→ **WHAT THIS EXERCISE ASKS**
A. From the passage on the Poly(I:C) mouse study, reproduce word for word the stretch from "The aim of this" through "can be explored.".
B. According to the passage on the Poly(I:C) mouse study, what cues have been suggested to induce the observer mouse's freezing behavior?
C. Condense the paragraph of the passage on the Poly(I:C) mouse study that begins "The aim of this study was thus" into a short list that keeps its main facts.
-------- EXERCISE TEXT --------
Despite the fact that social deficits are a feature of schizophrenia, these have not been well studied in the Poly(I:C) model, particularly when injected on GD9. More specifically, to our knowledge empathy and emotional contagion, which are impaired in schizophrenia, have not been studied in any schizophrenia animal model. Previous studies in wild-type (WT) mice, on the other hand, have shown that mice are affected by their cagemate’s stress (Langford et al., 2006; Jeon et al., 2010; Gonzalez-Liencres et al., 2014). For instance, writhing behavior is increased in mice injected with acetic acid when they simultaneously observe another mouse also treated with acetic acid in comparison to when the injected mouse is placed alone or with a non-writhing mouse (Langford et al., 2006). In another task where an observer mouse views another mouse (demonstrator) receiving electric foot shocks in an adjacent compartment, the observer mouse freezes (i.e., a fear response) when the demonstrator receives the shocks (Jeon et al., 2010). Interestingly, the fear or stress response in these emotional contagion tasks in mice increases with familiarity between demonstrator and observer (Langford et al., 2006; Jeon et al., 2010; Gonzalez-Liencres et al., 2014). It has been suggested that the freezing behavior in the observer is induced by a combination of visual, auditory and olfactory (pheromones) cues (Jeon et al., 2010).
The aim of this study was thus to investigate whether prenatal exposure to Poly(I:C) on GD9 would disrupt social abilities in mice, in particular emotional contagion for pain. We hypothesized that the offspring of Poly(I:C)-treated mice would show behavioral differences in sensory gating (reproducing previous findings), in emotional contagion to pain and in post-test anxiety compared with offspring of saline-treated mice. It would be of notable relevance for the scientific community to have an experimental animal model that replicates some of the specific social deficits in patients so that the brain mechanisms and pharmacological alternatives can be explored.
-------- PROVIDED DATA --------
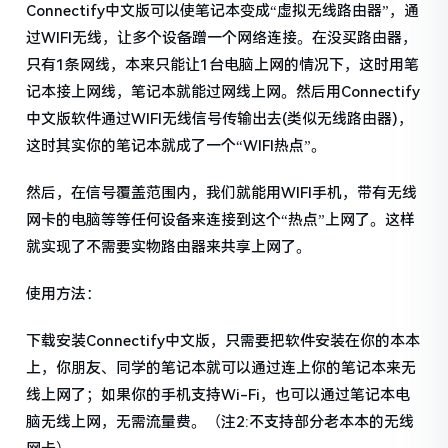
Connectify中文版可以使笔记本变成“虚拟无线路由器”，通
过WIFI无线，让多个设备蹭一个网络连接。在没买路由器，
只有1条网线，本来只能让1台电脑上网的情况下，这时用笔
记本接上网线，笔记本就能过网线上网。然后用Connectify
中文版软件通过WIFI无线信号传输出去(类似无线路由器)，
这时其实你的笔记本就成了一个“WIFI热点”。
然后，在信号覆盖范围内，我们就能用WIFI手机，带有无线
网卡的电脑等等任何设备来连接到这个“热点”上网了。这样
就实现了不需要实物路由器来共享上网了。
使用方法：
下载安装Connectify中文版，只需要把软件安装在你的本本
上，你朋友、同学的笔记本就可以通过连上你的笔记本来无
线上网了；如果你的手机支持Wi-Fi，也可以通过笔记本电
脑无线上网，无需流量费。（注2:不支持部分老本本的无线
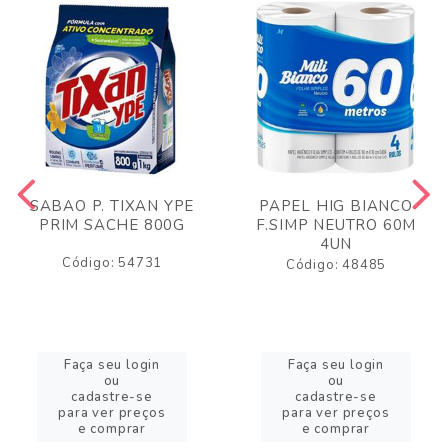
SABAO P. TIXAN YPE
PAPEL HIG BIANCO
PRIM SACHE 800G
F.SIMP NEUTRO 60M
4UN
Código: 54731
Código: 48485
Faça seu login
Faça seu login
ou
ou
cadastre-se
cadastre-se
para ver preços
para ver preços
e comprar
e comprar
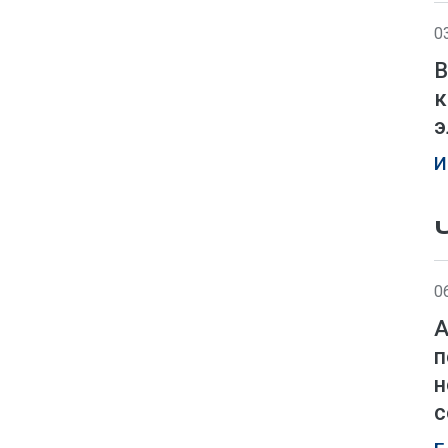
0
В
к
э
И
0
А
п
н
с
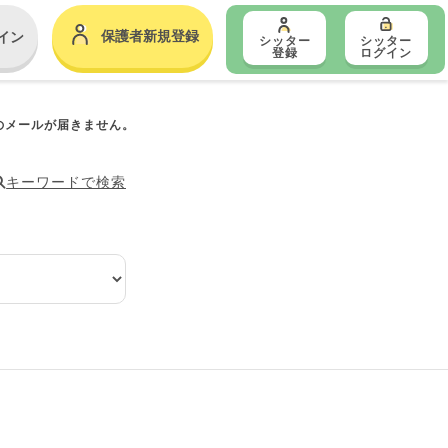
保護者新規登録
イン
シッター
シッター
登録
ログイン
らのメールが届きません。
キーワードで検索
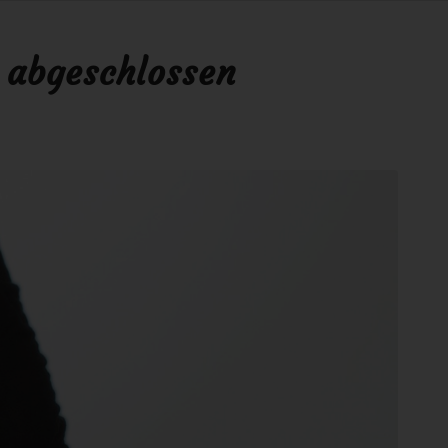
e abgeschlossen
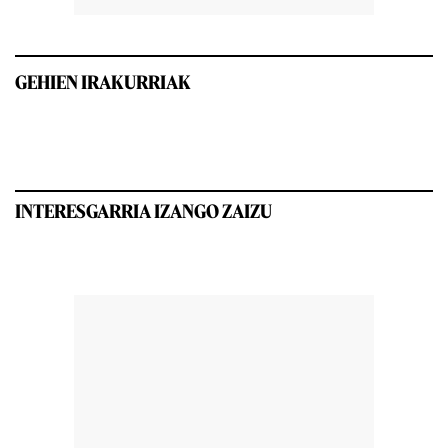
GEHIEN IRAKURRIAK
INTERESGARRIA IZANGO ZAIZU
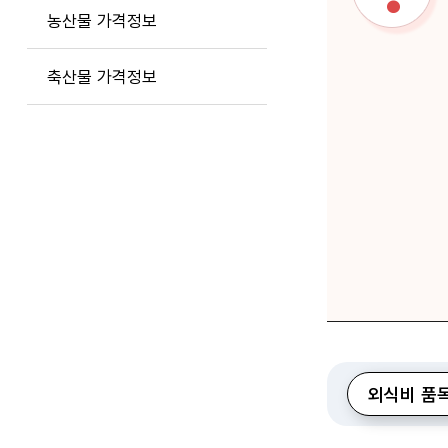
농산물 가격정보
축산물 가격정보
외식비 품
--------
→ **EXERCISE ANSWERS**
A.
The aim of this study was thus to investigate whether prenatal exposure to Poly(I:C) on GD9 would disrupt social abilities in mice, in particular emotional contagion for pain. We hypothesized that the offspring of Poly(I:C)-treated mice would show behavioral differences in sensory gating (reproducing previous findings), in emotional contagion to pain and in post-test anxiety compared with offspring of saline-treated mice. It would be of notable relevance for the scientific community to have an experimental animal model that replicates some of the specific social deficits in patients so that the brain mechanisms and pharmacological alternatives can be explored.

B. A combination of visual, auditory and olfactory (pheromone) cues.

C.
- Aim: to test whether prenatal Poly(I:C) exposure on GD9 disrupts social abilities in mice, especially emotional contagion for pain.
- Hypothesis: compared with offspring of saline-treated mice, offspring of Poly(I:C)-treated mice would differ in sensory gating (reproducing earlier findings), emotional contagion to pain and post-test anxiety.
- Relevance: an animal model that replicates specific social deficits seen in patients would allow brain mechanisms and pharmacological alternatives to be explored.